● STATED PROBLEM
In the text on trust in financial services marketing below, do these statements agree with it? (a) The firms with the highest Net Promoter Scores respond faster to service failures. (b) The text argues for gutting marketing investment. (c) Vanguard built its brand on cost transparency. Answer yes or no for each, and quote the words from the text that decide it.

That’s the core tension. Marketing controls the promise. Operations controls the delivery. And trust lives entirely in the gap between the two.
What the Data Actually Shows
Research from Bain & Company on Net Promoter Score performance in financial services consistently shows that the highest-scoring firms — those whose customers actively recommend them — share a cluster of traits that have little to do with brand awareness. They respond faster to service failures. Their product terms are simpler. Their fees are more transparent. Their digital experience removes friction rather than adding it.
Notice what’s missing from that list: advertising. Sponsorships. Social media presence. The stuff most financial services marketing budgets are weighted toward.
That’s not an argument for gutting marketing investment. It’s an argument for directing it differently. The firms winning on trust are the ones deploying marketing dollars to make the experience better — clearer communications, better onboarding, sharper product education — rather than simply making the brand feel bigger.
Transparency as Strategy, Not Compliance
One of the more durable shifts in financial services marketing over the past decade is the move toward transparency as a competitive differentiator. Firms like Vanguard built entire brands on cost transparency. Monzo and Starling disrupted retail banking partly by making it legible — spending notifications, instant statements, plain-English terms. Index-linked products grew market share in part because fee structures were finally understandable.
What these brands grasped is that transparency isn’t just a regulatory obligation. It’s a trust-building mechanism. When customers understand what they’re paying for, what they’re getting, and what happens if things don’t work out, anxiety drops. Anxiety is the enemy of loyalty in financial services. People don’t switch providers because a competitor ran a better ad. They switch because they stopped feeling confident in the one they had.
Marketing’s role here is to advocate for simplicity upstream — in product design, in contract language, in digital UX — not just to communicate about it downstream.

● DATA SECTION
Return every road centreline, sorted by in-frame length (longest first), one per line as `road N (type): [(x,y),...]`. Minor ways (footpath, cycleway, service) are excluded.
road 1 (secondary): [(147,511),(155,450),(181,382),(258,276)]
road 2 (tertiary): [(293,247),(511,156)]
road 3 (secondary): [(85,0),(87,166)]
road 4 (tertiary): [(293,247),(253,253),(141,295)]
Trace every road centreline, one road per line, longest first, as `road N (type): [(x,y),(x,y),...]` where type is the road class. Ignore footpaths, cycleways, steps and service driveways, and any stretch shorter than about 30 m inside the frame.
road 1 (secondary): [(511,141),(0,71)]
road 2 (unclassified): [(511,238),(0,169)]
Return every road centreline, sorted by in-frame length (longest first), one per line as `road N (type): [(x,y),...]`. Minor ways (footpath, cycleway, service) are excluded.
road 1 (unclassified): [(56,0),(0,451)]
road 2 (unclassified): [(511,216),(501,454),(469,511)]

● RESPONSE TO THIS TASK
(a) Yes: "They respond faster to service failures."
(b) No: "That’s not an argument for gutting marketing investment."
(c) Yes: "Firms like Vanguard built entire brands on cost transparency."